Bruce Banner (Edward Norton) has accidentally unleashed a gamma poisoning mutation within himself that causes his body to transform into a hulking green monstrosity. Unable to control the raging Hulk, which is summoned by his anger, he hides away from the world in the crowded favelas of Brazil. Bruce converses with a mysterious Mr. Blue through an encrypted satellite connection, in the hopes of learning the secret to removing the contamination from his body.
Meanwhile, General Thaddeus Ross (William Hurt) diligently scours the globe looking for the elusive Banner, who he tricked into experimenting with the radiation for use as a military weapon. The General’s daughter, Betsy (Liv Tyler), is still in love with Bruce, but he keeps his distance to prevent hurting her or causing the deaths of innocent people. To help with the manhunt is Russian professional tough guy Emil Blonsky (Tim Roth), on loan from the Royal Marines.

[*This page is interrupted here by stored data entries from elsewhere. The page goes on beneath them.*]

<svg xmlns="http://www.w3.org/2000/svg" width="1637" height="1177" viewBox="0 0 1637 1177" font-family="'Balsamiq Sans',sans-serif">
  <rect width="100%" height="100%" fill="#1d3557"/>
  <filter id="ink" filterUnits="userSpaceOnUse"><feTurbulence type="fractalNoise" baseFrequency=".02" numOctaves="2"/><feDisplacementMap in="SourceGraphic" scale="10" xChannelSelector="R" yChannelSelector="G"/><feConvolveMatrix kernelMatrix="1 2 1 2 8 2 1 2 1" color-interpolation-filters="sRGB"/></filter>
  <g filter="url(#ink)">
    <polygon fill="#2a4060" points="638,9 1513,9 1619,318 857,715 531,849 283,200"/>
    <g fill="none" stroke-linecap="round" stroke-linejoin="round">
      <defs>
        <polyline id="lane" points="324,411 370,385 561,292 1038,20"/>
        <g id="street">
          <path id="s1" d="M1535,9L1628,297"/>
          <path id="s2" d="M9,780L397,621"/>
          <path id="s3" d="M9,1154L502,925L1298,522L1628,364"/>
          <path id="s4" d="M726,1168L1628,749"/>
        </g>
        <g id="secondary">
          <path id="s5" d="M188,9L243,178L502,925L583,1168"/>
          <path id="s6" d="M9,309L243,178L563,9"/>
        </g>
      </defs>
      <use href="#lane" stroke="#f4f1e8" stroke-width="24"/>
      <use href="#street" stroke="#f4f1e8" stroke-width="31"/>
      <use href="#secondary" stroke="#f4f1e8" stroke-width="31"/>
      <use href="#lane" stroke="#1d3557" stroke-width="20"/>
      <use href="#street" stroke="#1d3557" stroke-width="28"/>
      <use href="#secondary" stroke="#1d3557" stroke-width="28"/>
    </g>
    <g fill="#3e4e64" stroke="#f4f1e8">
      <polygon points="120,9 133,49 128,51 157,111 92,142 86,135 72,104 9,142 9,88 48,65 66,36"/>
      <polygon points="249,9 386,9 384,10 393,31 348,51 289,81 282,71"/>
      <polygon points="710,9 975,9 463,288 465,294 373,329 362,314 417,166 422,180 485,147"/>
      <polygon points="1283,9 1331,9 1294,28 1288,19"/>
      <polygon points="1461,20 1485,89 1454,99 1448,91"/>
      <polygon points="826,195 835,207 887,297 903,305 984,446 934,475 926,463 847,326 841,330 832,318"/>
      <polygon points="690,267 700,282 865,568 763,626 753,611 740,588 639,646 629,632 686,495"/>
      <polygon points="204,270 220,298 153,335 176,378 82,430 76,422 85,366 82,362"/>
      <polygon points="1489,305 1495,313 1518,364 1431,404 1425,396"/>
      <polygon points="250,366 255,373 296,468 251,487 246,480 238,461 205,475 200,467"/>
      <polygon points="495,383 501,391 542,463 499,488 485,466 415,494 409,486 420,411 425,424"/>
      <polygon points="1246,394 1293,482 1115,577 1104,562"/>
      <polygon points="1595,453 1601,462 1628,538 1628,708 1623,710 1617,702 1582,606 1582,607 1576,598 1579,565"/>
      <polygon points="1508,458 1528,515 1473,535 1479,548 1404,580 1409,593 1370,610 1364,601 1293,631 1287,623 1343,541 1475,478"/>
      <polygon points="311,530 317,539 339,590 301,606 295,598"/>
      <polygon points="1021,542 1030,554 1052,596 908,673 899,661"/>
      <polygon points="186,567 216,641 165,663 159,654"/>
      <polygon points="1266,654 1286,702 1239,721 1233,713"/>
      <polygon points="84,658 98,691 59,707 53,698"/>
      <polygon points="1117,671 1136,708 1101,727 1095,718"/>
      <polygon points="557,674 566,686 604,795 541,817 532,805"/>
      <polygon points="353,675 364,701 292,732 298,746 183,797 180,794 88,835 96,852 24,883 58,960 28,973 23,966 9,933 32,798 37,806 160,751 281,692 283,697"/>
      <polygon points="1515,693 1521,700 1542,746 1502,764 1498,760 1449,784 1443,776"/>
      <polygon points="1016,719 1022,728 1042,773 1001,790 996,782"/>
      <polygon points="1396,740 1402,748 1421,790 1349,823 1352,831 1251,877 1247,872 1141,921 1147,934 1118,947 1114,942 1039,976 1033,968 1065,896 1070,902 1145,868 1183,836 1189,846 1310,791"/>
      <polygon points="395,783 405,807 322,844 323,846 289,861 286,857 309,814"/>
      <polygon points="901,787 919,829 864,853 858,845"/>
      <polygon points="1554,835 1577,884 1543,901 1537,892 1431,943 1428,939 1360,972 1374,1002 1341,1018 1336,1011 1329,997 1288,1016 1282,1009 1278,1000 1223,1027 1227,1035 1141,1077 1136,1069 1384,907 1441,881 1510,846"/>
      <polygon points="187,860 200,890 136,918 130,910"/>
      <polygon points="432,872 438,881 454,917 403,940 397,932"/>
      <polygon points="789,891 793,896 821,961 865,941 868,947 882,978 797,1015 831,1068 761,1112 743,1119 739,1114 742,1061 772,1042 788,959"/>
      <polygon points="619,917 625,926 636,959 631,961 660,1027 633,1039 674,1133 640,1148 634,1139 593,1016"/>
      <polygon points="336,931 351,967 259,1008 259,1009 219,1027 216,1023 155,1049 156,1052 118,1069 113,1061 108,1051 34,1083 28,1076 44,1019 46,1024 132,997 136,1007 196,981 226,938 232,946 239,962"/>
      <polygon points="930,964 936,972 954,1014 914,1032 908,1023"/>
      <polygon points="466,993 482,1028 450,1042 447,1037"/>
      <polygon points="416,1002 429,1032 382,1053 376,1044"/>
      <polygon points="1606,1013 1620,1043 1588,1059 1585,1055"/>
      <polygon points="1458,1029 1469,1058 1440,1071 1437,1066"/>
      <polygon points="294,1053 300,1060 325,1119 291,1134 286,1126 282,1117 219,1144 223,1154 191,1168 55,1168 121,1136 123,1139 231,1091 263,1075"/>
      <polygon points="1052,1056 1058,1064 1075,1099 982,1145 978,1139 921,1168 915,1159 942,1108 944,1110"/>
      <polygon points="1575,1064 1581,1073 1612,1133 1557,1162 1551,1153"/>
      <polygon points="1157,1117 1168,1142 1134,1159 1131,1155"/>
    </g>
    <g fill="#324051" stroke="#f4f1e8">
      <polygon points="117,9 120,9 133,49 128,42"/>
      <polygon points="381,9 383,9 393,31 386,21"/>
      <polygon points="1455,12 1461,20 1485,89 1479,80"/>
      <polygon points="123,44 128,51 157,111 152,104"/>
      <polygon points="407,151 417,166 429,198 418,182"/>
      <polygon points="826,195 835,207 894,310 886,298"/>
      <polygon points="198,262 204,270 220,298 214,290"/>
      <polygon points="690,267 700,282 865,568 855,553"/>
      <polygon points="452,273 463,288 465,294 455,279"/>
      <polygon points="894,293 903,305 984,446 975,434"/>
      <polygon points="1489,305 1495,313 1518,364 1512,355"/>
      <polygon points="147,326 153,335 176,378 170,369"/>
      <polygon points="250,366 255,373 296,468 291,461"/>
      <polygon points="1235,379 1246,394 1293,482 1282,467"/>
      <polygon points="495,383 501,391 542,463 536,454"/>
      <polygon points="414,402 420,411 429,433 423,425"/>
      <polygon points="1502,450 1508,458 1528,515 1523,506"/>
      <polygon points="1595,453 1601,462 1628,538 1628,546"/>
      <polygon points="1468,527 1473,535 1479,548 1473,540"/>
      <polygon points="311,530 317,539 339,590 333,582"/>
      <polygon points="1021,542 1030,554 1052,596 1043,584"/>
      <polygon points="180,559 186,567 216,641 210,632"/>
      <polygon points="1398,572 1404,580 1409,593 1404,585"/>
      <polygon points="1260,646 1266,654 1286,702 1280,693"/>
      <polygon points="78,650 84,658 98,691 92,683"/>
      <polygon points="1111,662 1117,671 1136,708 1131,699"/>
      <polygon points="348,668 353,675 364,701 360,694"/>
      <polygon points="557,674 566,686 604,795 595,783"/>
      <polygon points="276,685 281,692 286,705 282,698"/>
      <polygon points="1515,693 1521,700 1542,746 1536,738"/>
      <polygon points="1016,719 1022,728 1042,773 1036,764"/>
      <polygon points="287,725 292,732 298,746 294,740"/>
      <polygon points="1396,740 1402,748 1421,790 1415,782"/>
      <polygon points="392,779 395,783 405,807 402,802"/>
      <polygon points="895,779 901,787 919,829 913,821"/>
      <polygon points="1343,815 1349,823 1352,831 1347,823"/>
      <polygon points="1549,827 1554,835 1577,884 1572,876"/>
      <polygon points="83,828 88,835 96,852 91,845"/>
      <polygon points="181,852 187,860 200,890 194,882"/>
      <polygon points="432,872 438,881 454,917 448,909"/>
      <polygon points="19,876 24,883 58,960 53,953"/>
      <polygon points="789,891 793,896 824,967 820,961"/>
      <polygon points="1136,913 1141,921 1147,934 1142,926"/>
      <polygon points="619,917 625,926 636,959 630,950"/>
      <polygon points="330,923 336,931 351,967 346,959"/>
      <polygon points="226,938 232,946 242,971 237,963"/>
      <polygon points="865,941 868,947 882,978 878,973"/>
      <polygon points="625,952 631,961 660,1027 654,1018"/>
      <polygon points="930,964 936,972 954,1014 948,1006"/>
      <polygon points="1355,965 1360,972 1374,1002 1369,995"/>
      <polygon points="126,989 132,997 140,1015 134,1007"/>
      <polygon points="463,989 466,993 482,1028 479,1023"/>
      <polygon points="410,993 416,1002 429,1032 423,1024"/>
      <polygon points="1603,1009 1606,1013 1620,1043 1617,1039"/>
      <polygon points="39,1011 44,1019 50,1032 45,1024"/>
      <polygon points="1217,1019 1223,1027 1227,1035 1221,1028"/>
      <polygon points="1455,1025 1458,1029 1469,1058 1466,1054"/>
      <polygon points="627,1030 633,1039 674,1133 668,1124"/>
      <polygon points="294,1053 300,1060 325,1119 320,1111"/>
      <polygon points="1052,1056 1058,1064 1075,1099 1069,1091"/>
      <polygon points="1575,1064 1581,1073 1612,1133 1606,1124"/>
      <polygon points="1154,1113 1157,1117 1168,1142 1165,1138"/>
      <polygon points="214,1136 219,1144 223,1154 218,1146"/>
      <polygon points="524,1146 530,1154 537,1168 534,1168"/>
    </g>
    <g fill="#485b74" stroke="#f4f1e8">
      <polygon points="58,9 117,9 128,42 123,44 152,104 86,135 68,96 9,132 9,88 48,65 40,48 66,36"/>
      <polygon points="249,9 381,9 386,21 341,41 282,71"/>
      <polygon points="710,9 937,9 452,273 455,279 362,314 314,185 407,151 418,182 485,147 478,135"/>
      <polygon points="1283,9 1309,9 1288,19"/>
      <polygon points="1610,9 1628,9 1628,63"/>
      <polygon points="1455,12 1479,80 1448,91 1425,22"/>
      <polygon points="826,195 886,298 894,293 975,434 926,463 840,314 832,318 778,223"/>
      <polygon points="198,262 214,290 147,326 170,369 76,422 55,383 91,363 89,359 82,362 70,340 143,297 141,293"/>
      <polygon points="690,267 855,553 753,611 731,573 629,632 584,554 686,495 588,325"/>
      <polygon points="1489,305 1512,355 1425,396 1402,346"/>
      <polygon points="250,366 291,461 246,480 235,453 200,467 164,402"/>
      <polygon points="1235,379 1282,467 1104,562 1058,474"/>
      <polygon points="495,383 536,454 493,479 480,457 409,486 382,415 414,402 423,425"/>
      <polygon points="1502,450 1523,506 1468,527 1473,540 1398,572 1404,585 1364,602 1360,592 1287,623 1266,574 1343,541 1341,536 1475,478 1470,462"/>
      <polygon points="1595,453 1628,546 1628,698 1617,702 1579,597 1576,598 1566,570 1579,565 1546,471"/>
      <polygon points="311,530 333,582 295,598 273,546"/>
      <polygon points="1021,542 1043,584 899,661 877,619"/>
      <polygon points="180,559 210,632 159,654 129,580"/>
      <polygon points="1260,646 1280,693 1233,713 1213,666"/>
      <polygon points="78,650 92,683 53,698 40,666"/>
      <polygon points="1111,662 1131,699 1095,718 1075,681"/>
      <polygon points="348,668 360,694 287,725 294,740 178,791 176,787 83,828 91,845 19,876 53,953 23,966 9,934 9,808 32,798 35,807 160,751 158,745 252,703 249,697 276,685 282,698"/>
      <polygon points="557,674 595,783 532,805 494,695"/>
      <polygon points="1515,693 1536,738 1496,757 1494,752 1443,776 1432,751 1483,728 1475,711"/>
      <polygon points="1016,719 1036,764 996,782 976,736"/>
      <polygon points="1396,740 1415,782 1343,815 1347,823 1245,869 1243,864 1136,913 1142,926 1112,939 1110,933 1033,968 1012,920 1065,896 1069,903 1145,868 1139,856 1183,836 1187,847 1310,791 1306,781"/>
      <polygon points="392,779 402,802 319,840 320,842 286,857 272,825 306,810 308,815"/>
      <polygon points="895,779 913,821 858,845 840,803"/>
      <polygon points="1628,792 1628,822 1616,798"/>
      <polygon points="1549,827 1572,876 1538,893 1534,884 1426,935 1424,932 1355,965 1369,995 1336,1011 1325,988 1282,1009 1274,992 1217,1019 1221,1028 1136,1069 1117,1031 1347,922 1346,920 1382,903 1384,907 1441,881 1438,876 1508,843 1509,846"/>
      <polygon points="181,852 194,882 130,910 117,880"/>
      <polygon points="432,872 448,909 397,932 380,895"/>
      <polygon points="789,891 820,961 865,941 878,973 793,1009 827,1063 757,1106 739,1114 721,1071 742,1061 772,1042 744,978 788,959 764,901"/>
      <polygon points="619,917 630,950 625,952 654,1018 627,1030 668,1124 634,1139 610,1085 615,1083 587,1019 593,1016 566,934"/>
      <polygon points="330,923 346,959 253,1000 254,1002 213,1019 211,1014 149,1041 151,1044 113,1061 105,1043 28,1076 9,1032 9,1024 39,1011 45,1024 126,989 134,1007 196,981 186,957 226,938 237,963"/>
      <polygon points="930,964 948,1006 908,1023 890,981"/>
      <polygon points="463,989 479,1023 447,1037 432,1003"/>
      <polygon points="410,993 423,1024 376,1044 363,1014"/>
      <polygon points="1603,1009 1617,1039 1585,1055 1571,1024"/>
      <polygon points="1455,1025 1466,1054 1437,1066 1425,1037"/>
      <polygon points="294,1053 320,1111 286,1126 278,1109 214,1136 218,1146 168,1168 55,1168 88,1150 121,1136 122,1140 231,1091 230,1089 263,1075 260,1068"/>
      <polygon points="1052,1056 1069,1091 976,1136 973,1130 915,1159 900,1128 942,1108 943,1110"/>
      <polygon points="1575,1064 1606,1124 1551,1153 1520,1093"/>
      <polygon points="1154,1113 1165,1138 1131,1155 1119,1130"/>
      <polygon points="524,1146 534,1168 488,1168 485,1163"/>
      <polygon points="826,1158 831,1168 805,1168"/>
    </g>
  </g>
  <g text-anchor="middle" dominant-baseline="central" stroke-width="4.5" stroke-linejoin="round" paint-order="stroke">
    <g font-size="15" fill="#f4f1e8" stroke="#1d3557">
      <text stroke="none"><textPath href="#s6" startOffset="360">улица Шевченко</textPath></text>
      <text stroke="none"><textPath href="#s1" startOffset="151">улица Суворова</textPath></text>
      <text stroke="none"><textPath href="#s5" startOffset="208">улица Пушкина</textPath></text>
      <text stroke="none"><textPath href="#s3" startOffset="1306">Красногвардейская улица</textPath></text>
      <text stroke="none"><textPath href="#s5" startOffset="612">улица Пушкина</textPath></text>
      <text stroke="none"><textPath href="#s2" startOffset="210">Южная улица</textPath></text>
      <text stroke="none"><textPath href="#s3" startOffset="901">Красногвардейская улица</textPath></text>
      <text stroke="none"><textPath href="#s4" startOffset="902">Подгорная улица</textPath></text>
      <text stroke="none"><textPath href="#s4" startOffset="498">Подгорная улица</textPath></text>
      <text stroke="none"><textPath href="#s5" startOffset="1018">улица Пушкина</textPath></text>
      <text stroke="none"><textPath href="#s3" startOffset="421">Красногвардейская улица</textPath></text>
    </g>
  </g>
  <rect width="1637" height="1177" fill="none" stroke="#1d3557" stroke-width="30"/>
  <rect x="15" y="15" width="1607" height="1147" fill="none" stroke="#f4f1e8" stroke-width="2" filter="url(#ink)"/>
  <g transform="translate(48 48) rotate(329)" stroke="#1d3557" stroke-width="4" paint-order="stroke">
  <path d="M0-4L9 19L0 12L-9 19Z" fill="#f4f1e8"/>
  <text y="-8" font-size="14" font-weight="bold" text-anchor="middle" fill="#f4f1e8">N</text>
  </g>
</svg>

But after witnessing Banner’s unbridled powers as The Hulk, Blonsky desires such abnormal invincibility for himself — leading to further freakish experimentations that will unleash an abomination.
The opening title sequence for The Incredible Hulk rapidly sums up the entire Hulk origin, thereby leaving the brunt of the film to serve merely as an episode of adventure. The General occasionally fills us in on missing pieces of integral information, but for the most part, this film could serve as both a remake and a continuation (a retcon, in comic fandom) of Ang Lee’s Hulk from 2003. Not having much to live up to, The Incredible Hulk easily outperforms its predecessor, but not to the point of undeniable success. In an age where comic book movie adaptations are no longer once-a-year or out of the ordinary, this latest attempt sadly feels like a typical superhero movie. The special effects are better, the editing is certainly more tolerable, and the characters are handled with more sincerity and seriousness, but the story is frightfully familiar and rather un-involving.
Attempting to create reason behind unexplainable elements such as The Hulk’s ability to keep his pants on (which is both impossible and largely unnecessary), the film temporarily forgets that it is still leaps and bounds from being even slightly reasonable. It does distract us with Cloverfield-rivaling destruction at Culver University and New York City, and the Hulk-Abomination fracases are magnificently constructed and shot. The Hulk doesn’t defy gravity or fly around like Lee’s original version, but occasionally his movements are too light and graceful for his tree-stump figure.
Director Louis Letterier does succeed in making a darker, more violent and more serious Hulk, and the references to other Marvel creations, the expected cameos, and explosive action remains. But despite crafting a better Hulk, the story and overall entertainment value can’t compete with the choice superior superhero movies that demonstrate both creativity and heart — such as Iron Man and Batman, which are more frequent than ever before.